--- What the exercise asks ---
Before returning the data, strip out the pictures and keep everything else exactly the same.

Start of Records supplied

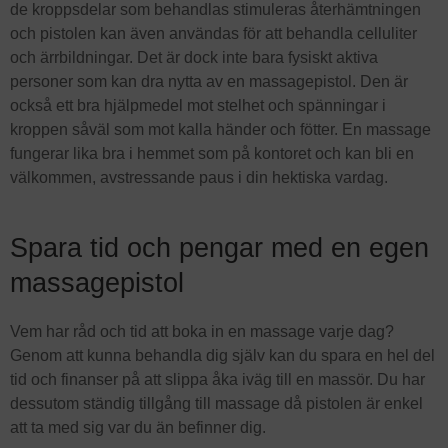
de kroppsdelar som behandlas stimuleras återhämtningen
och pistolen kan även användas för att behandla celluliter
och ärrbildningar. Det är dock inte bara fysiskt aktiva
personer som kan dra nytta av en massagepistol. Den är
också ett bra hjälpmedel mot stelhet och spänningar i
kroppen såväl som mot kalla händer och fötter. En massage
fungerar lika bra i hemmet som på kontoret och kan bli en
välkommen, avstressande paus i din hektiska vardag.
Spara tid och pengar med en egen
massagepistol
Vem har råd och tid att boka in en massage varje dag?
Genom att kunna behandla dig själv kan du spara en hel del
tid och finanser på att slippa åka iväg till en massör. Du har
dessutom ständig tillgång till massage då pistolen är enkel
att ta med sig var du än befinner dig.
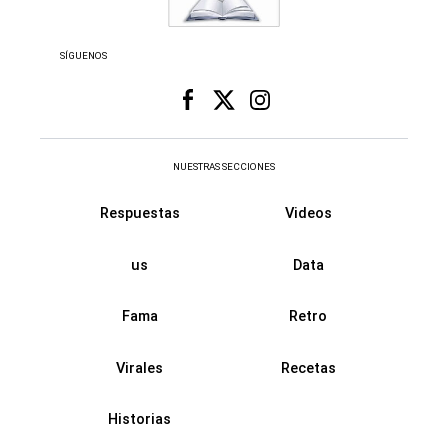
SÍGUENOS
NUESTRAS SECCIONES
Respuestas
Videos
us
Data
Fama
Retro
Virales
Recetas
Historias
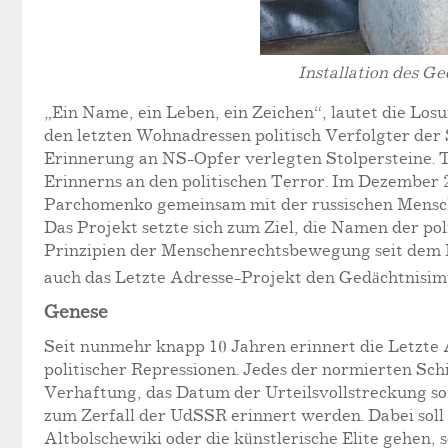
Installation des G
„Ein Name, ein Leben, ein Zeichen“, lautet die Los
den letzten Wohnadressen politisch Verfolgter der 
Erinnerung an NS-Opfer verlegten Stolpersteine. Ta
Erinnerns an den politischen Terror. Im Dezember 
Parchomenko gemeinsam mit der russischen Mensche
Das Projekt setzte sich zum Ziel, die Namen der p
Prinzipien der Menschenrechtsbewegung seit dem En
auch das Letzte Adresse-Projekt den Gedächtnisim
Genese
Seit nunmehr knapp 10 Jahren erinnert die Letzte 
politischer Repressionen. Jedes der normierten Sch
Verhaftung, das Datum der Urteilsvollstreckung sowie
zum Zerfall der UdSSR erinnert werden. Dabei soll
Altbolschewiki oder die künstlerische Elite gehen,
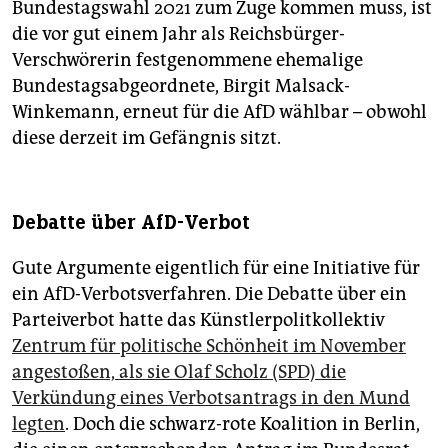
Bundestagswahl 2021 zum Zuge kommen muss, ist
die vor gut einem Jahr als Reichsbürger-
Verschwörerin festgenommene ehemalige
Bundestagsabgeordnete, Birgit Malsack-
Winkemann, erneut für die AfD wählbar – obwohl
diese derzeit im Gefängnis sitzt.
Debatte über AfD-Verbot
Gute Argumente eigentlich für eine Initiative für
ein AfD-Verbotsverfahren. Die Debatte über ein
Parteiverbot hatte das Künstlerpolitkollektiv
Zentrum für politische Schönheit im November
angestoßen, als sie Olaf Scholz (SPD) die
Verkündung eines Verbotsantrags in den Mund
legten
. Doch die schwarz-rote Koalition in Berlin,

End of Records supplied

--- Solution to this exercise ---
de kroppsdelar som behandlas stimuleras återhämtningen
och pistolen kan även användas för att behandla celluliter
och ärrbildningar. Det är dock inte bara fysiskt aktiva
personer som kan dra nytta av en massagepistol. Den är
också ett bra hjälpmedel mot stelhet och spänningar i
kroppen såväl som mot kalla händer och fötter. En massage
fungerar lika bra i hemmet som på kontoret och kan bli en
välkommen, avstressande paus i din hektiska vardag.
Spara tid och pengar med en egen
massagepistol
Vem har råd och tid att boka in en massage varje dag?
Genom att kunna behandla dig själv kan du spara en hel del
tid och finanser på att slippa åka iväg till en massör. Du har
dessutom ständig tillgång till massage då pistolen är enkel
att ta med sig var du än befinner dig.
SÍGUENOS
NUESTRAS SECCIONES
Respuestas
Videos
us
Data
Fama
Retro
Virales
Recetas
Historias
Installation des G
„Ein Name, ein Leben, ein Zeichen“, lautet die Los
den letzten Wohnadressen politisch Verfolgter der 
Erinnerung an NS-Opfer verlegten Stolpersteine. Ta
Erinnerns an den politischen Terror. Im Dezember 
Parchomenko gemeinsam mit der russischen Mensche
Das Projekt setzte sich zum Ziel, die Namen der p
Prinzipien der Menschenrechtsbewegung seit dem En
auch das Letzte Adresse-Projekt den Gedächtnisim
Genese
Seit nunmehr knapp 10 Jahren erinnert die Letzte 
politischer Repressionen. Jedes der normierten Sch
Verhaftung, das Datum der Urteilsvollstreckung sowie
zum Zerfall der UdSSR erinnert werden. Dabei soll
Altbolschewiki oder die künstlerische Elite gehen,
Bundestagswahl 2021 zum Zuge kommen muss, ist
die vor gut einem Jahr als Reichsbürger-
Verschwörerin festgenommene ehemalige
Bundestagsabgeordnete, Birgit Malsack-
Winkemann, erneut für die AfD wählbar – obwohl
diese derzeit im Gefängnis sitzt.
Debatte über AfD-Verbot
Gute Argumente eigentlich für eine Initiative für
ein AfD-Verbotsverfahren. Die Debatte über ein
Parteiverbot hatte das Künstlerpolitkollektiv
Zentrum für politische Schönheit im November
angestoßen, als sie Olaf Scholz (SPD) die
Verkündung eines Verbotsantrags in den Mund
legten
. Doch die schwarz-rote Koalition in Berlin,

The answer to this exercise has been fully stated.